Что ж, невежи и святотатцы, наказанием за ваш проступок – смерть.
Старшая скользнула вперед, ее сестры тенями последовали за ней. Они окружили поляну, теснее и теснее смыкая круг, и у березы, на ложе примятой травы, увидели тех, кого искали. Чужаков из Мира-за-Лесом, обнаженных и беззащитных, тесно переплетшихся телами под аккомпанемент соловьиных трелей.
Они, невидимые за туманом, долго смотрели на детей человеческих, и старшая медленно, не в такт убыстрявшимся движениям вечного танца, одобрительно качала головой. А когда обряд завершился и дети человеческие, усталые и счастливые, уснули в объятиях друг друга, тогда старшая подала знак, и они в молчании покинули берег, беззвучно и стремительно, как с началом дня развеивается утренний туман.
Над миром, пылая, восходило жаркое солнце.
* * *
– Мне звонили из лицея, – неестественно спокойным голосом сказала мама.
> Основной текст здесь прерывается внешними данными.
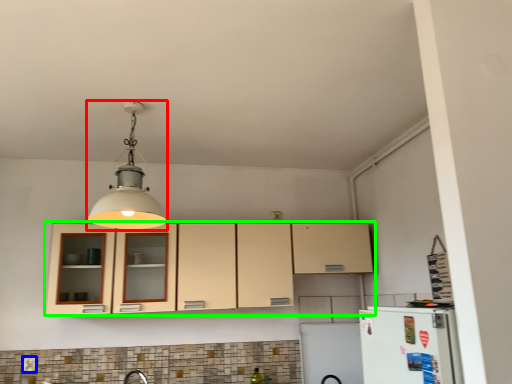
Question: Based on their relative distances, which object is nearer to light fixture (highlighted by a red box)? Choose from electric outlet (highlighted by a blue box) and cabinetry (highlighted by a green box).

Choices:
 (A) electric outlet
 (B) cabinetry

Answer: (B)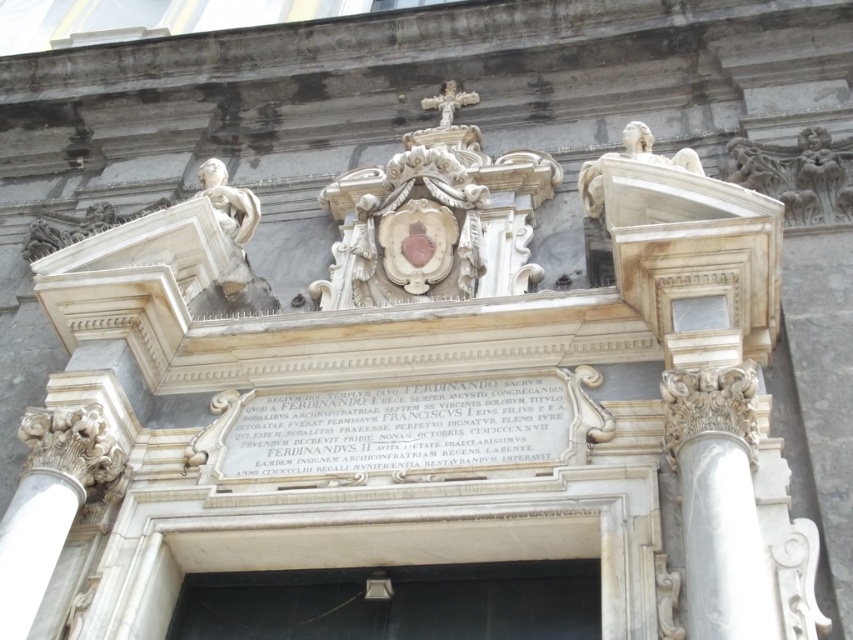
You are an architect inspecting the facade of a historical building. You notice the white marble plaque at center and the white marble column at right. Based on their positions, which object is closer to the left side of the facade?

The white marble plaque at center is to the left of the white marble column at right, so it is closer to the left side of the facade.

You are a painter who needs to decide whether to bring a 3ft wide canvas to paint the black matte door at center and the white marble column at right. Based on the scene, can you determine if the canvas will fit the width of the door?

The black matte door at center might be wider than white marble column at right. Since the canvas is 3ft wide, it may fit the door if it is wider, but the column might be narrower. However, without exact measurements, it is uncertain.

You are an architect designing a replica of this facade. You need to ensure that the white marble plaque at center and the white marble column at right are proportionate. Based on the original, which object should be wider?

The white marble plaque at center might be wider than white marble column at right according to the original design.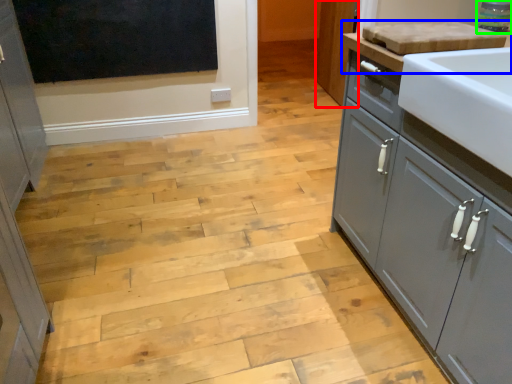
Question: Which is farther away from cabinetry (highlighted by a red box)? countertop (highlighted by a blue box) or appliance (highlighted by a green box)?

Choices:
 (A) countertop
 (B) appliance

Answer: (A)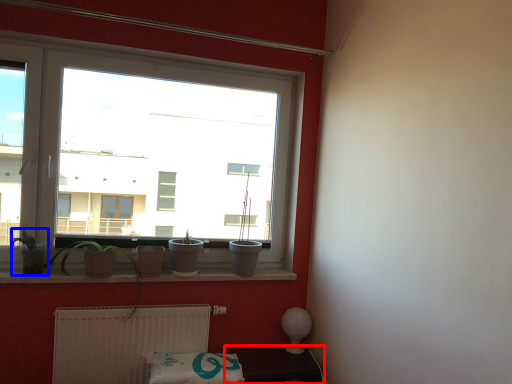
Question: Which object appears farthest to the camera in this image, furniture (highlighted by a red box) or plant (highlighted by a blue box)?

Choices:
 (A) furniture
 (B) plant

Answer: (A)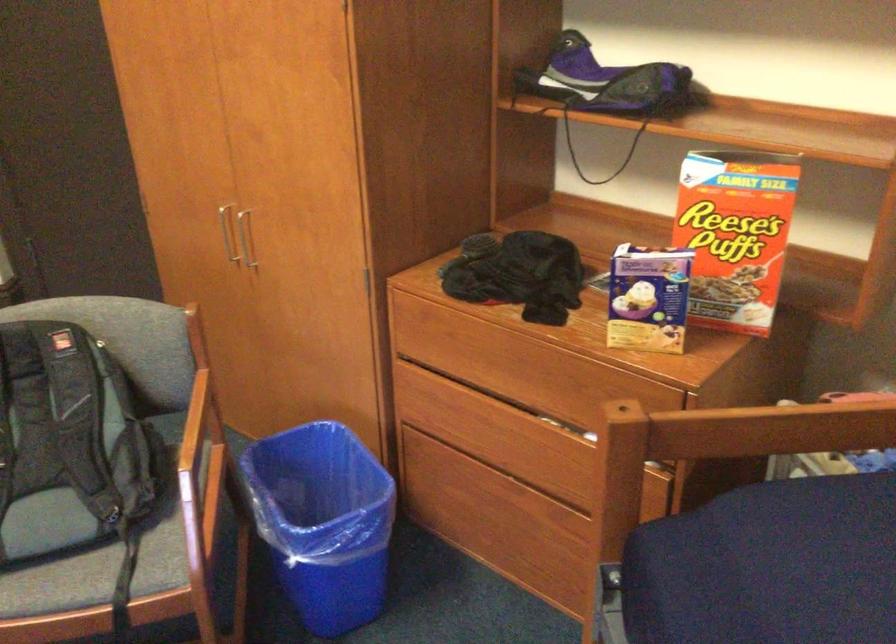
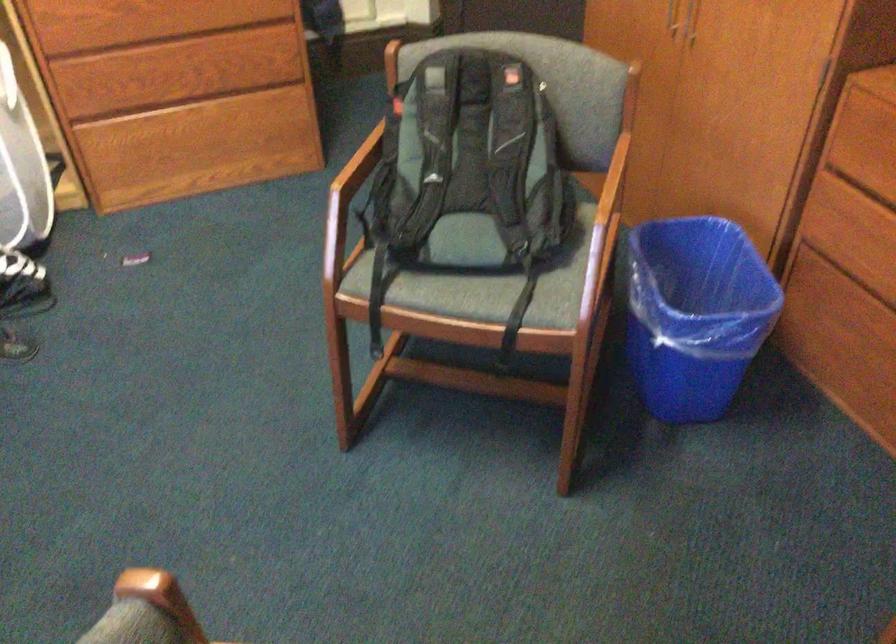
Question: I am providing you with two images of the same scene from different viewpoints. Which of the following objects are not visible in image2?

Choices:
 (A) drawer handle
 (B) cabinet door handle
 (C) blue trash can
 (D) none of these

Answer: (D)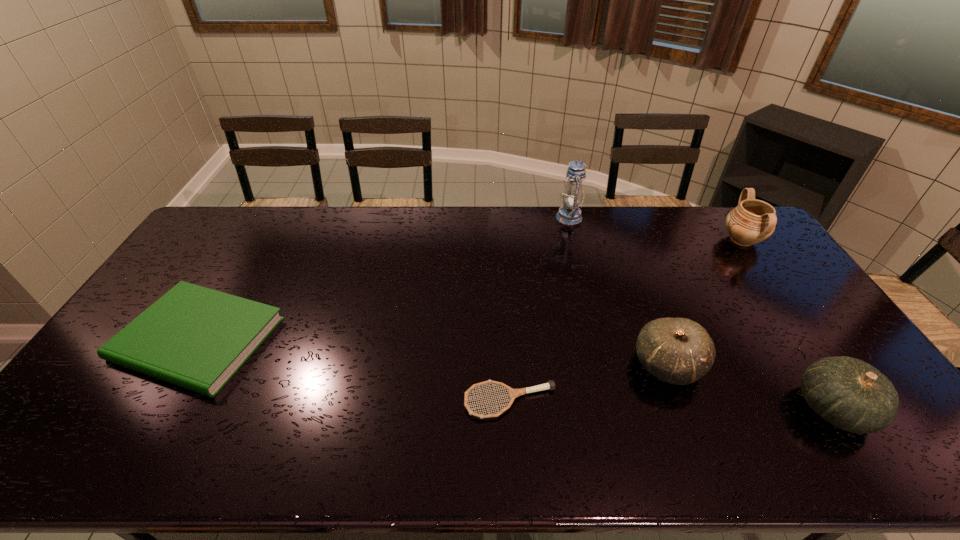
Find the location of a particular element. Image resolution: width=960 pixels, height=540 pixels. lantern is located at coordinates (570, 214).

Locate an element on the screen. the tallest object is located at coordinates (570, 214).

At what (x,y) coordinates should I click in order to perform the action: click on urn. Please return your answer as a coordinate pair (x, y). Image resolution: width=960 pixels, height=540 pixels. Looking at the image, I should click on pos(752,221).

I want to click on the right gourd, so click(x=850, y=394).

This screenshot has height=540, width=960. I want to click on the left gourd, so click(x=679, y=351).

Identify the location of the second shortest object. (197, 338).

You are a GUI agent. You are given a task and a screenshot of the screen. Output one action in this format:
    pyautogui.click(x=<x>, y=<y>)
    Task: Click on the leftmost object
    
    Given the screenshot: What is the action you would take?
    pyautogui.click(x=197, y=338)

Find the location of a particular element. Image resolution: width=960 pixels, height=540 pixels. tennis racket is located at coordinates (513, 393).

Locate an element on the screen. This screenshot has height=540, width=960. the fifth object from right to left is located at coordinates (513, 393).

At what (x,y) coordinates should I click in order to perform the action: click on vacant space located 0.190m on the front-facing side of the lantern. Please return your answer as a coordinate pair (x, y). Looking at the image, I should click on (507, 217).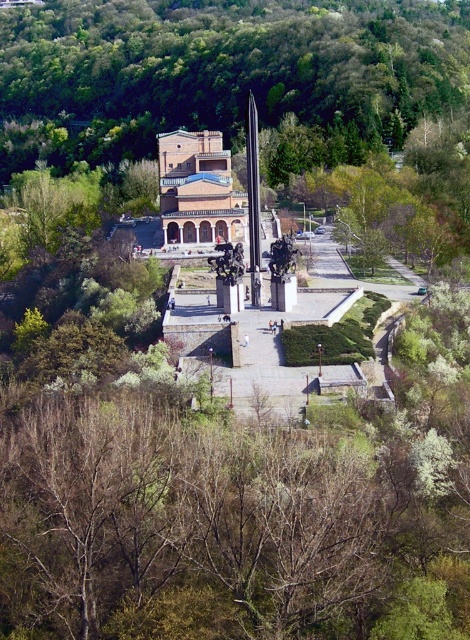
Question: From the image, what is the correct spatial relationship of green leafy trees at center in relation to brick textured church at center?

Choices:
 (A) left
 (B) right

Answer: (B)

Question: Which point is closer to the camera?

Choices:
 (A) green leafy trees at center
 (B) brick textured church at center

Answer: (B)

Question: From the image, what is the correct spatial relationship of green leafy trees at center in relation to brick textured church at center?

Choices:
 (A) left
 (B) right

Answer: (B)

Question: Can you confirm if green leafy trees at center is positioned below brick textured church at center?

Choices:
 (A) no
 (B) yes

Answer: (A)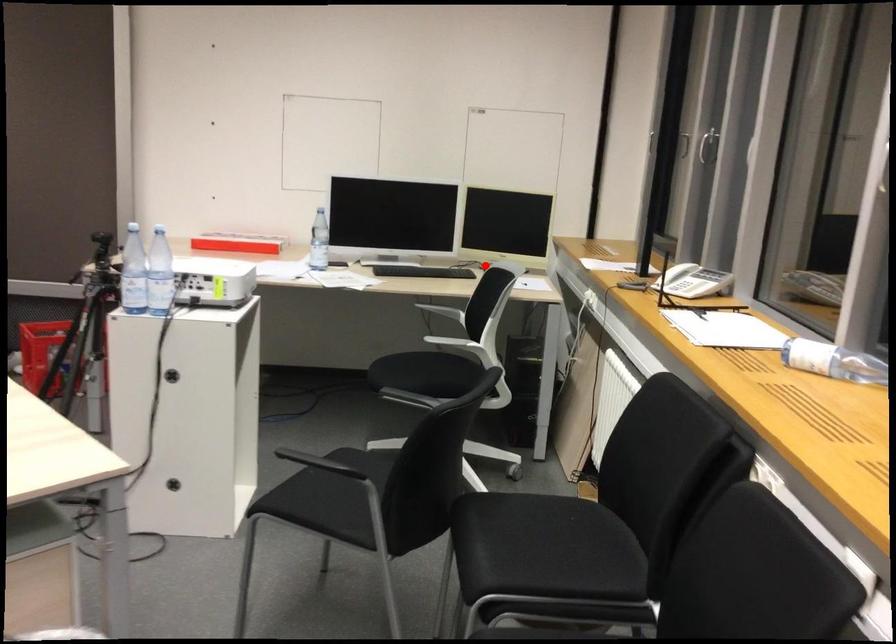
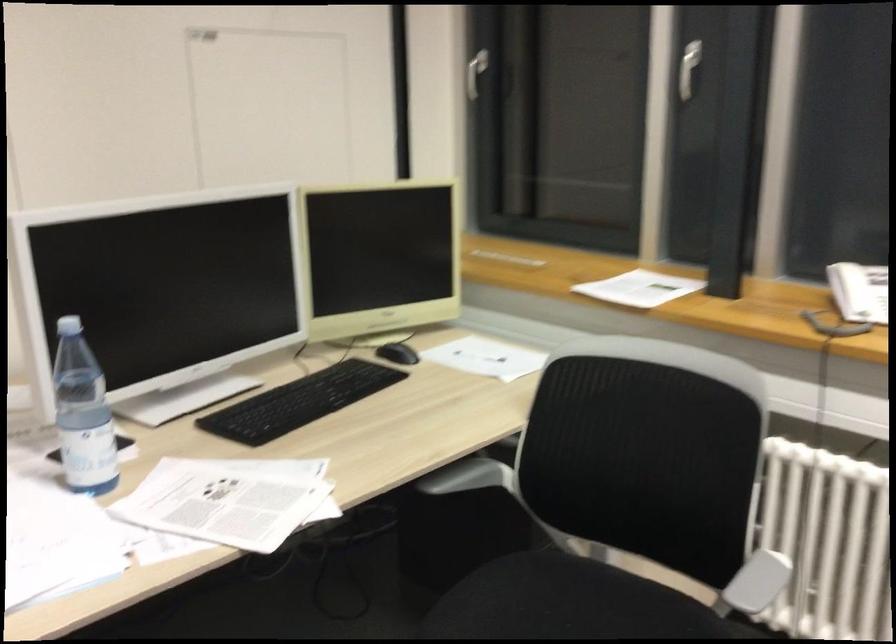
Question: I am providing you with two images of the same scene from different viewpoints. Image1 has a red point marked. In image2, the corresponding 3D location appears at what relative position? Reply with the corresponding letter.

Choices:
 (A) Closer
 (B) Farther

Answer: (A)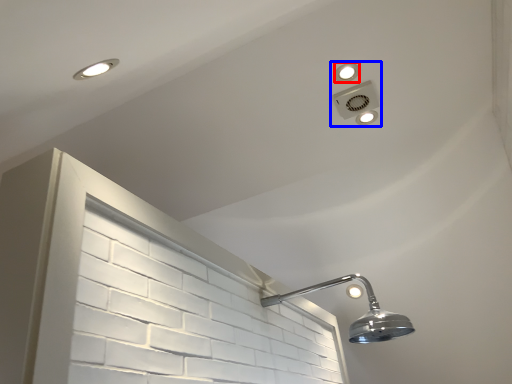
Question: Among these objects, which one is nearest to the camera, dot (highlighted by a red box) or fixture (highlighted by a blue box)?

Choices:
 (A) dot
 (B) fixture

Answer: (A)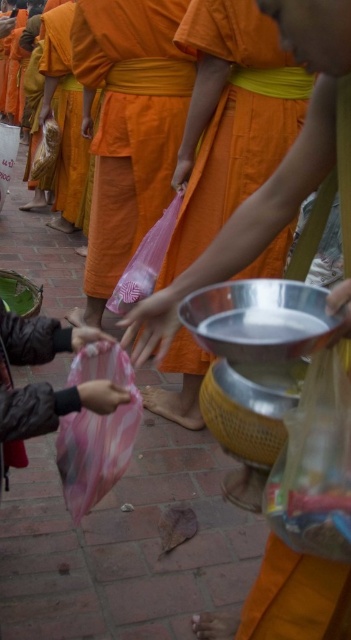
You are an observer at the alms ceremony. You notice the orange cloth at left and the smooth plastic bag at center. Which object takes up more space in the scene?

The orange cloth at left has a larger size compared to the smooth plastic bag at center, so it takes up more space in the scene.

You are a photographer trying to capture the interaction between the orange cloth at left and the smooth plastic bag at center. Based on their positions, which object is closer to the left edge of the photo?

The orange cloth at left is closer to the left edge of the photo because it is positioned to the left of the smooth plastic bag at center.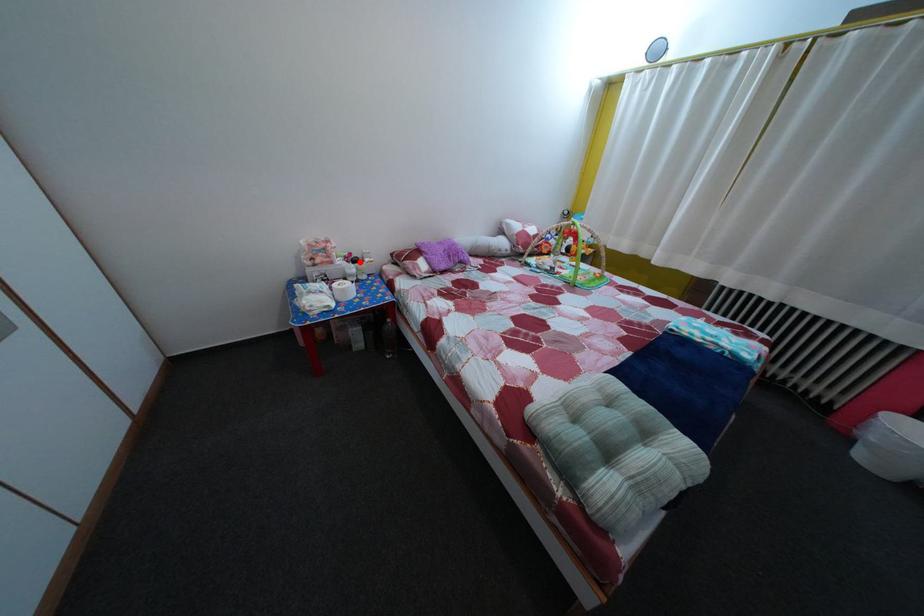
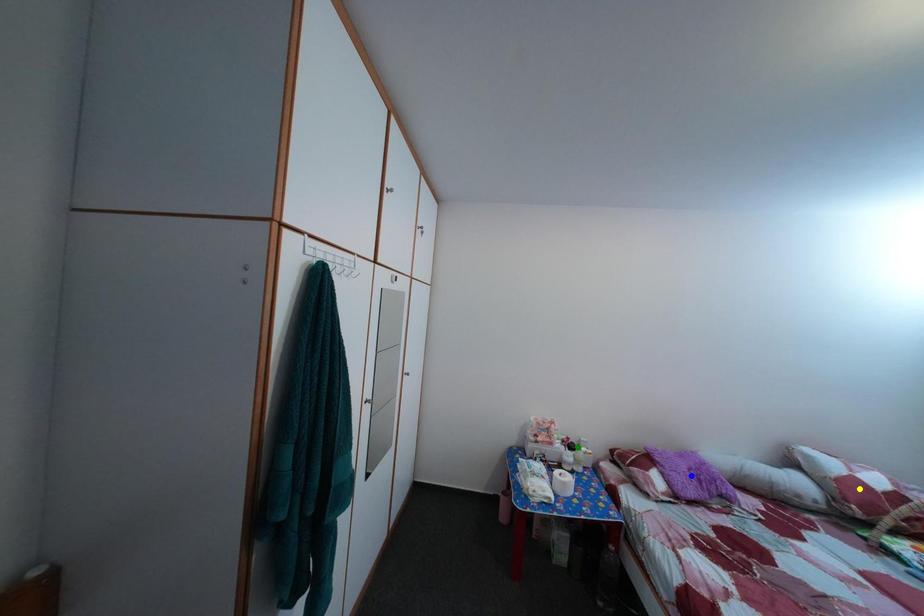
Question: I am providing you with two images of the same scene from different viewpoints. A red point is marked on the first image. You are given multiple points on the second image. In image 2, which mark is for the same physical point as the one in image 1?

Choices:
 (A) yellow point
 (B) green point
 (C) blue point

Answer: (B)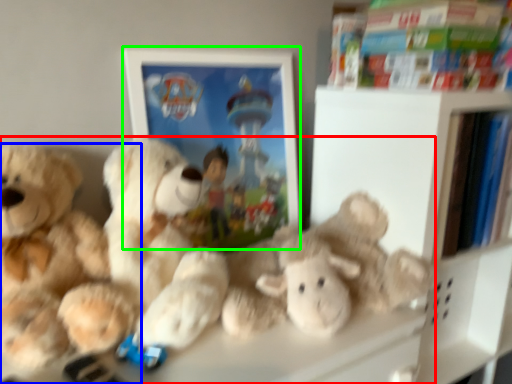
Question: Estimate the real-world distances between objects in this image. Which object is farther from teddy bear (highlighted by a red box), teddy bear (highlighted by a blue box) or picture frame (highlighted by a green box)?

Choices:
 (A) teddy bear
 (B) picture frame

Answer: (B)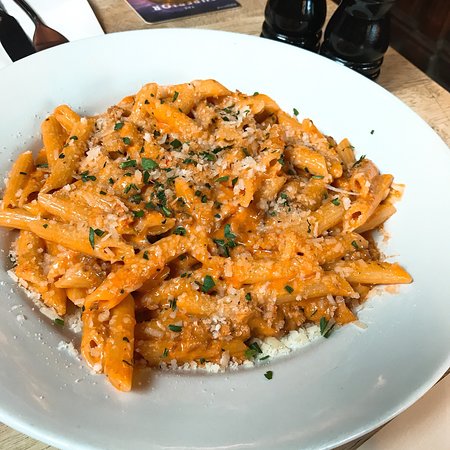
The width and height of the screenshot is (450, 450). What are the coordinates of `napkin` in the screenshot? It's located at (73, 15).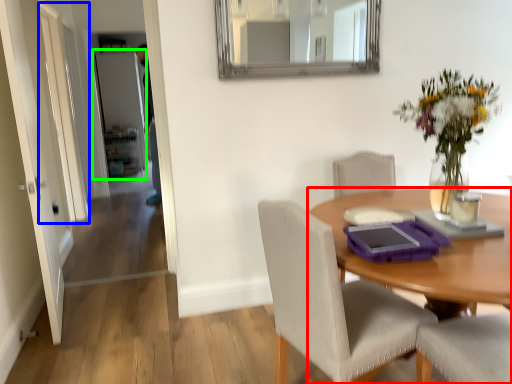
Question: Which is farther away from desk (highlighted by a red box)? glass door (highlighted by a blue box) or door (highlighted by a green box)?

Choices:
 (A) glass door
 (B) door

Answer: (B)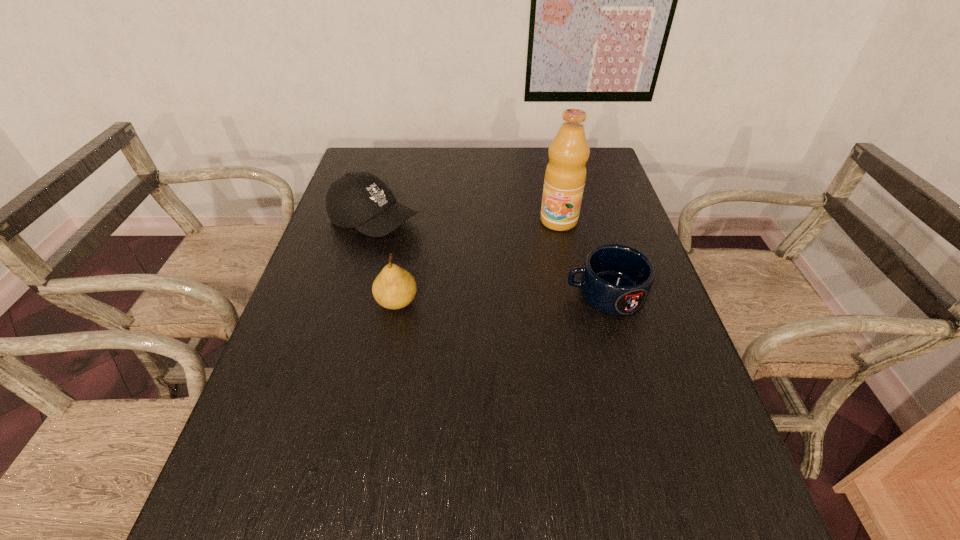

Анке поправила прическу. Она еще не привыкла к ощущению коротко остриженных волос.
– Сообщили, что по твоей просьбе отец забрал документы. Можешь объяснить, что происходит?
Анке пожала плечами.
– Могу.
– И насчет студии тоже. Чем ты занимаешься, когда прогуливаешь занятия?
– Работаю, – сказала Анке. – А учиться я буду в колледже при биофаке. С моим аттестатом меня туда уже зачислили. Без экзаменов.
Мамины глаза сузились, на скулах проступили красные пятна.
– Тварь неблагодарная! Ради тебя одной стараюсь, а ты…
Пощечина не была сильной. Мама совсем не умеет давать пощечины, с состраданием подумала Анке. И боится жить.
– Не делай так больше. – Анке встала из-за стола. – Иначе я уйду жить к отцу. Я ведь знаю, что вы разводитесь.
Она приготовилась выдержать новый натиск бури, но мама молчала. Поколебавшись, Анке тронула ее за плечо:
– Пожалуйста, подпиши.
Мама отняла ладони от лица. Спросила глухо:
– Что это?
– Разрешение на аборт, – очень мягко объяснила Анке. – И поскорей, если можешь: меня ждут в лаборатории.
В лабораторию при институте ее устроила Эльза, папина будущая жена, – мыть пробирки, ничего особенного, но Анке была рада и этому. И сейчас, мчась по улице, она снова радовалась наконец-то обретенному счастью.
Если сегодня получится повторить тот опыт с чашками Петри… Эльзин начальник считает, что из нее, Анке, наверняка выйдет перспективный специалист. Что с таким упорством и талантом ее ожидает блестящая научная карьера.
Перепрыгивая через лужу, Анке поймала улыбку случайного прохожего и широко улыбнулась в ответ. Жаль, конечно, что нельзя оставить ребенка, осенним листком мелькнула мимолетная мысль, но сразу исчезла, словно унесенная порывом ветра. Будущее манило ее, захватывающее и лучезарное, и она поспешила ему навстречу без сожалений и колебаний.